▶ TAREFAS E EXERCÍCIOS
#1 Liste, por favor, todas as realidades que o excerto fornecido enumera como pertencentes ao velho mundo cujo fim é a modernidade.
#2 Transcreva sem alterações, a partir dos dados fornecidos, as linhas que começam na que contém "Poredimo opremu za bebe i vodimo te do" e terminam na que contém "bezbednosti u vozilima. Ova sedišta su", ambas incluídas.

Crise

Verdadeira e falsa contradição do mundo contemporâneo

 

 

Alain Badiou (*)

 

 

 

A modernidade é, antes de mais, uma realidade negativa. É, na verdade, a saída da tradição. É o fim do velho mundo das castas, da nobreza, da obrigação religiosa, das iniciações da juventude, das mitologias locais, da submissão das mulheres, do poder absoluto do pai sobre os filhos, da separação oficial entre o pequeno número de poderosos e as massas trabalhadores desprezadas. Nada se poderá inverter nesse movimento, indubitavelmente despoletado no Ocidente desde o Renascimento, consolidado pelo Iluminismo do século XVIII e materializado desde então pelo desenvolvimento sem precedentes das técnicas de produção, assim como pelo aperfeiçoamento incessante dos modos de cálculo, de circulação e de comunicação.

 

O ponto mais impressionante talvez seja que essa saída do mundo da tradição, esse verdadeiro tornado sobre a humanidade, que em apenas três séculos varreu formas de organização milenares, tenha criado uma crise subjetiva, de cujas causas e amplitude nos vamos percebendo agora, e da qual um dos aspetos mais visíveis é a extrema e crescente dificuldade, para a juventude em particular, de se situar neste novo mundo.

▶ DADOS FORNECIDOS

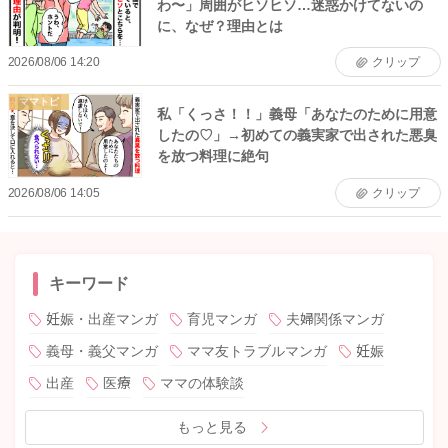
わ〜」周囲がヒソヒソ…迷惑かけてないの
に、なぜ？理由とは
2026/08/06 14:20
クリップ
ママトピ
私「くっさ！！」義母「あなたのために用意
したの♡」→初めての義実家で出された悪臭
を放つ料理に絶句
2026/08/06 14:05
クリップ
キーワード
妊娠・出産マンガ
育児マンガ
夫婦関係マンガ
義母・義父マンガ
ママ友トラブルマンガ
妊娠
出産
医療
ママの体験談
もっと見る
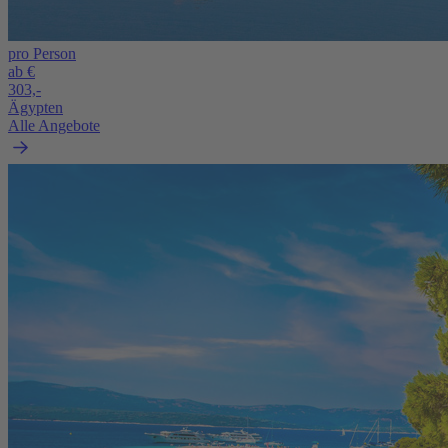
pro Person
ab €
303,-
Ägypten
Alle Angebote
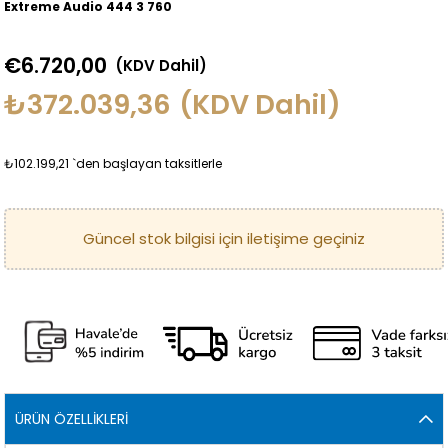
Extreme Audio 444 3 760
€6.720,00
(KDV Dahil)
₺372.039,36
(KDV Dahil)
₺102.199,21
`den başlayan taksitlerle
ÜRÜN ÖZELLIKLERI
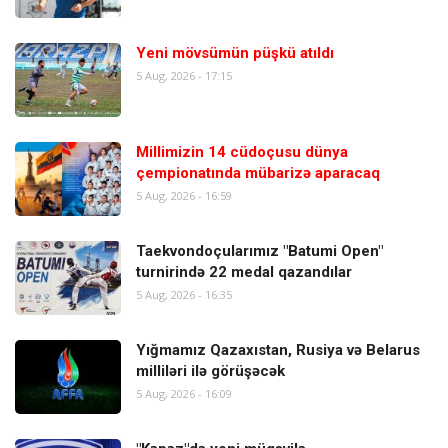
Yeni mövsümün püşkü atıldı
5 Aug, 2026 - 17:15
Millimizin 14 cüdoçusu dünya
çempionatında mübarizə aparacaq
5 Aug, 2026 - 16:59
Taekvondoçularımız "Batumi Open"
turnirində 22 medal qazandılar
5 Aug, 2026 - 16:35
Yığmamız Qazaxıstan, Rusiya və Belarus
milliləri ilə görüşəcək
5 Aug, 2026 - 16:09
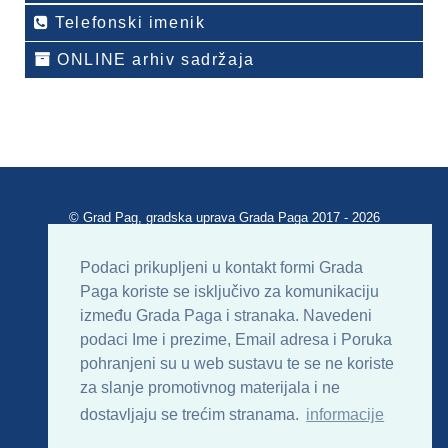
Telefonski imenik
ONLINE arhiv sadržaja
© Grad Pag, gradska uprava Grada Paga 2017 - 2026
Verzija portala V 2.00
Podaci prikupljeni u kontakt formi Grada
Paga koriste se isključivo za komunikaciju
Uvjeti korištenja
Impressum
Kontakt
između Grada Paga i stranaka. Navedeni
podaci Ime i prezime, Email adresa i Poruka
Sitemap
RSS
pohranjeni su u web sustavu te se ne koriste
za slanje promotivnog materijala i ne
dostavljaju se trećim stranama.
informacije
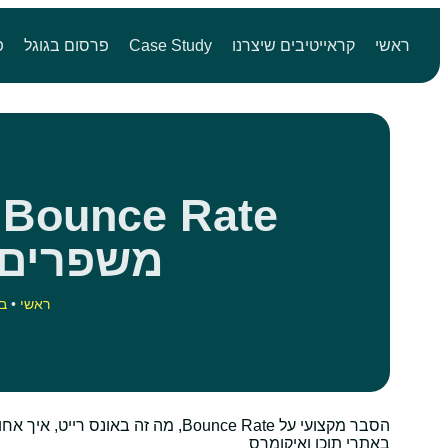
ראשי
קראייטיבים שיצרנו
Case Study
פרסום בגוגל
פ
e
משפרים 
ראשי
•
בל
הסבר מקצועי על Bounce Rate, מה זה
באתרי תוכן ואיקומרס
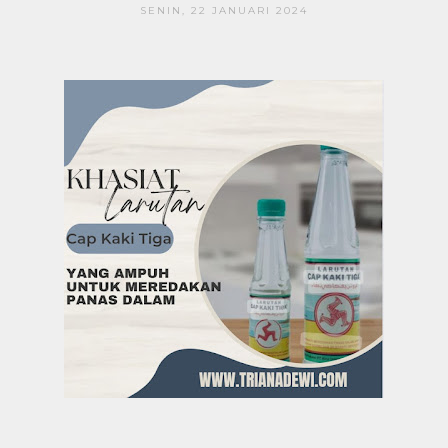
SENIN, 22 JANUARI 2024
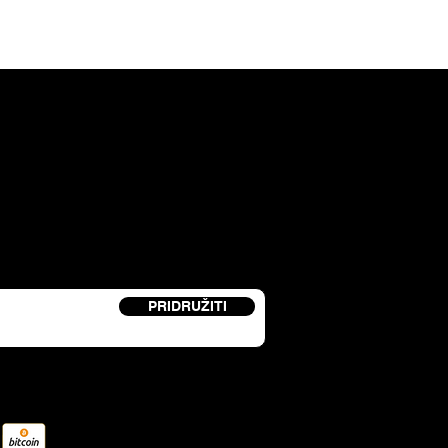
etter i primite kod za popust od 15%.
PRIDRUŽITI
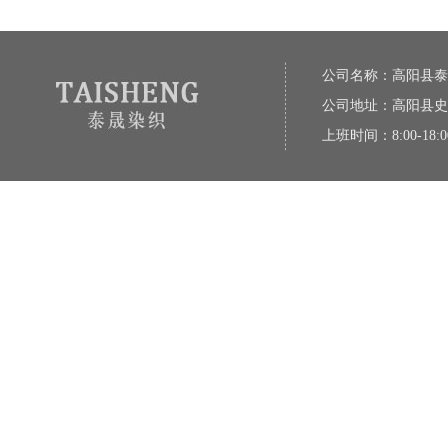
公司名称：高阳县泰
公司地址：高阳县史
上班时间：8:00-18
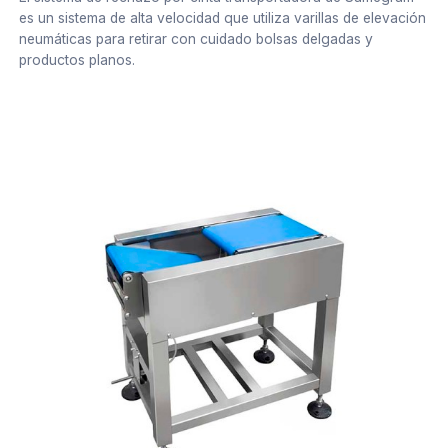
es un sistema de alta velocidad que utiliza varillas de elevación
neumáticas para retirar con cuidado bolsas delgadas y
productos planos.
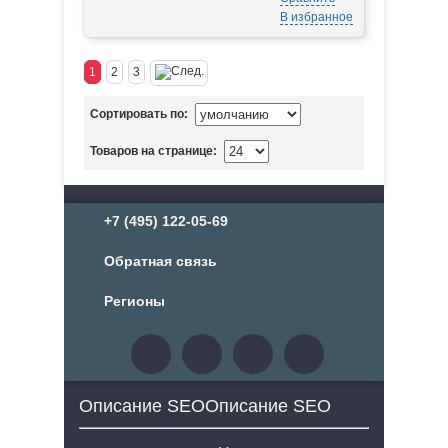
В избранное
1
2
3
Сортировать по:
Товаров на странице:
+7 (495) 122-05-69
Обратная связь
Регионы
Описание SEOОписание SEO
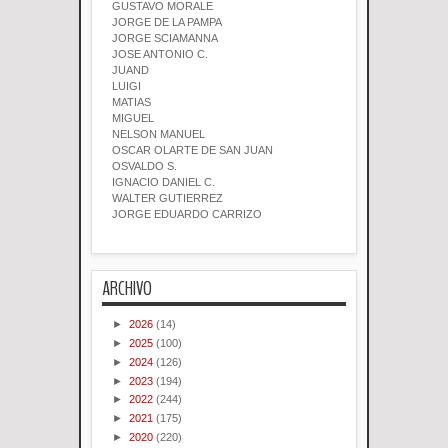
GUSTAVO MORALE
JORGE DE LA PAMPA
JORGE SCIAMANNA
JOSE ANTONIO C.
JUAND
LUIGI
MATIAS
MIGUEL
NELSON MANUEL
OSCAR OLARTE DE SAN JUAN
OSVALDO S.
IGNACIO DANIEL C.
WALTER GUTIERREZ
JORGE EDUARDO CARRIZO
ARCHIVO
►
2026
(14)
►
2025
(100)
►
2024
(126)
►
2023
(194)
►
2022
(244)
►
2021
(175)
►
2020
(220)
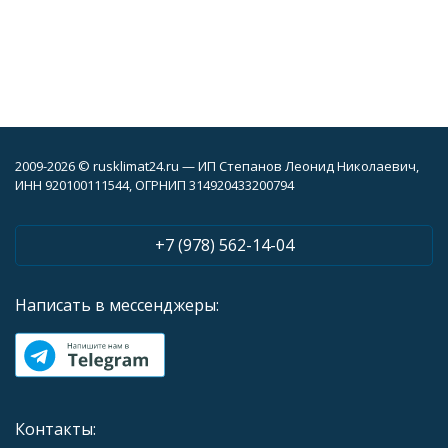
2009-2026 © rusklimat24.ru — ИП Степанов Леонид Николаевич,
ИНН 920100111544, ОГРНИП 314920433200794
+7 (978) 562-14-04
Написать в мессенджеры:
Контакты:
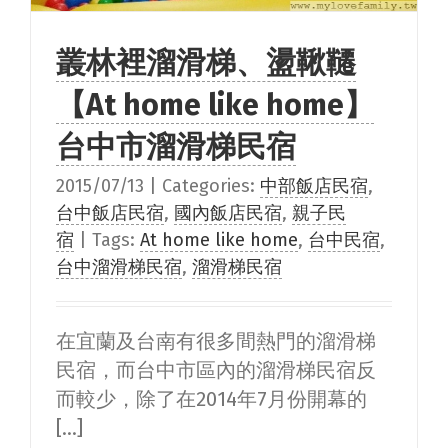
叢林裡溜滑梯、盪鞦韆
【At home like home】
台中市溜滑梯民宿
2015/07/13
|
Categories:
中部飯店民宿
,
台中飯店民宿
,
國內飯店民宿
,
親子民
宿
|
Tags:
At home like home
,
台中民宿
,
台中溜滑梯民宿
,
溜滑梯民宿
在宜蘭及台南有很多間熱門的溜滑梯
民宿，而台中市區內的溜滑梯民宿反
而較少，除了在2014年7月份開幕的
[...]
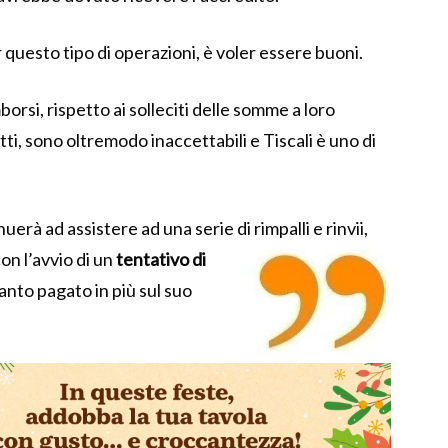
r questo tipo di operazioni, è voler essere buoni.
mborsi, rispetto ai solleciti delle somme a loro
ti, sono oltremodo inaccettabili e Tiscali è uno di
uerà ad assistere ad una serie di rimpalli e rinvii,
con l’avvio di un
tentativo di
anto pagato in più sul suo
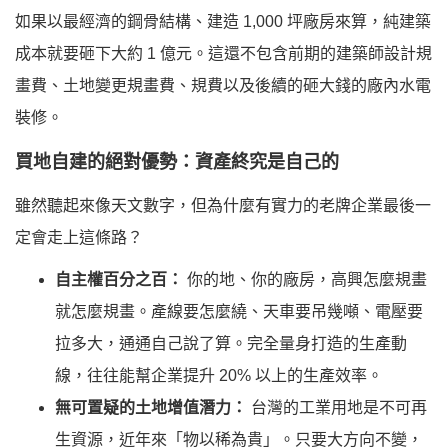
如果以最經濟的鋼骨結構、建造 1,000 坪廠房來算，純建築
成本就要砸下大約
1 億元
。這還不包含前期的建築師設計規
畫費、土地變更規畫費、規費以及後續的砸大錢的廠內水電
裝修。
買地自建的絕對優勢：資產終究是自己的
雖然聽起來像天文數字，但為什麼有實力的老牌企業最後一
定會走上這條路？
自主權百分之百：
你的地、你的廠房，高興怎麼規畫
就怎麼規畫。產線要怎麼繞、天車要吊幾噸、電壓要
拉多大，通通自己說了算。完全量身打造的生產動
線，往往能幫企業提升 20% 以上的生產效率。
無可置疑的土地增值潛力：
台灣的工業用地是不可再
生資源，近年來「物以稀為貴」。只要大方向不變，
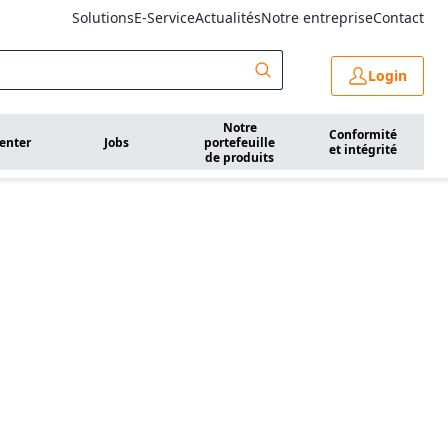
Solutions
E-Service
Actualités
Notre entreprise
Contact
Login
Notre
Conformité
enter
Jobs
portefeuille
et intégrité
de produits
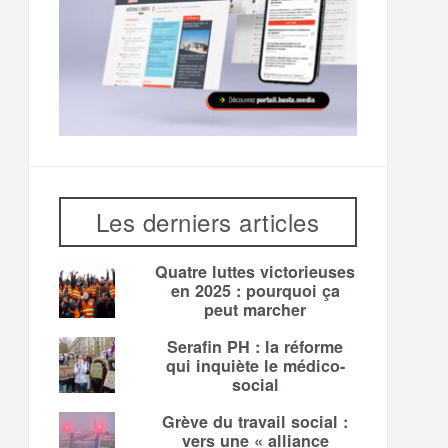
Les derniers articles
Quatre luttes victorieuses
en 2025 : pourquoi ça
peut marcher
Serafin PH : la réforme
qui inquiète le médico-
social
Grève du travail social :
vers une « alliance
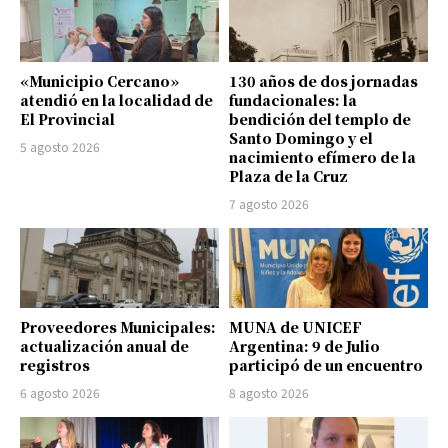
«Municipio Cercano»
130 años de dos jornadas
atendió en la localidad de
fundacionales: la
El Provincial
bendición del templo de
Santo Domingo y el
5 agosto 2026
nacimiento efímero de la
Plaza de la Cruz
7 agosto 2026
Proveedores Municipales:
MUNA de UNICEF
actualización anual de
Argentina: 9 de Julio
registros
participó de un encuentro
6 agosto 2026
8 agosto 2026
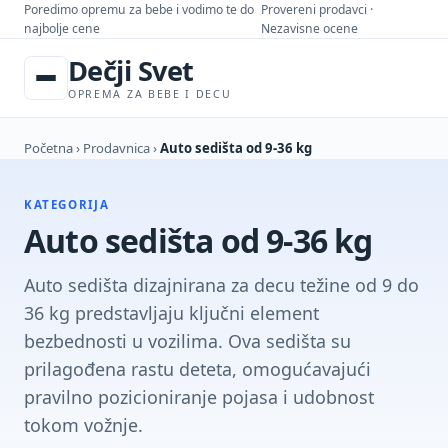
Poredimo opremu za bebe i vodimo te do
Provereni prodavci ·
najbolje cene
Nezavisne ocene
Dečji Svet
OPREMA ZA BEBE I DECU
Početna
›
Prodavnica
›
Auto sedišta od 9-36 kg
KATEGORIJA
Auto sedišta od 9-36 kg
Auto sedišta dizajnirana za decu težine od 9 do
36 kg predstavljaju ključni element
bezbednosti u vozilima. Ova sedišta su
prilagođena rastu deteta, omogućavajući
pravilno pozicioniranje pojasa i udobnost
tokom vožnje.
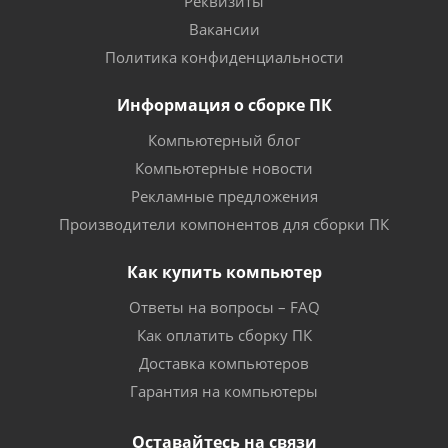
Реквизиты
Вакансии
Политика конфиденциальности
Информация о сборке ПК
Компьютерный блог
Компьютерные новости
Рекламные предложения
Производители компонентов для сборки ПК
Как купить компьютер
Ответы на вопросы – FAQ
Как оплатить сборку ПК
Доставка компьютеров
Гарантия на компьютеры
Оставайтесь на связи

▶ RESPOSTAS POR TAREFA
#1
- as castas
- a nobreza
- a obrigação religiosa
- as iniciações da juventude
- as mitologias locais
- a submissão das mulheres
- o poder absoluto do pai sobre os filhos
- a separação oficial entre o pequeno número de poderosos e as massas trabalhadores desprezadas

#2
Poredimo opremu za bebe i vodimo te do
Provereni prodavci ·
najbolje cene
Nezavisne ocene
Dečji Svet
OPREMA ZA BEBE I DECU
Početna
›
Prodavnica
›
Auto sedišta od 9-36 kg
KATEGORIJA
Auto sedišta od 9-36 kg
Auto sedišta dizajnirana za decu težine od 9 do
36 kg predstavljaju ključni element
bezbednosti u vozilima. Ova sedišta su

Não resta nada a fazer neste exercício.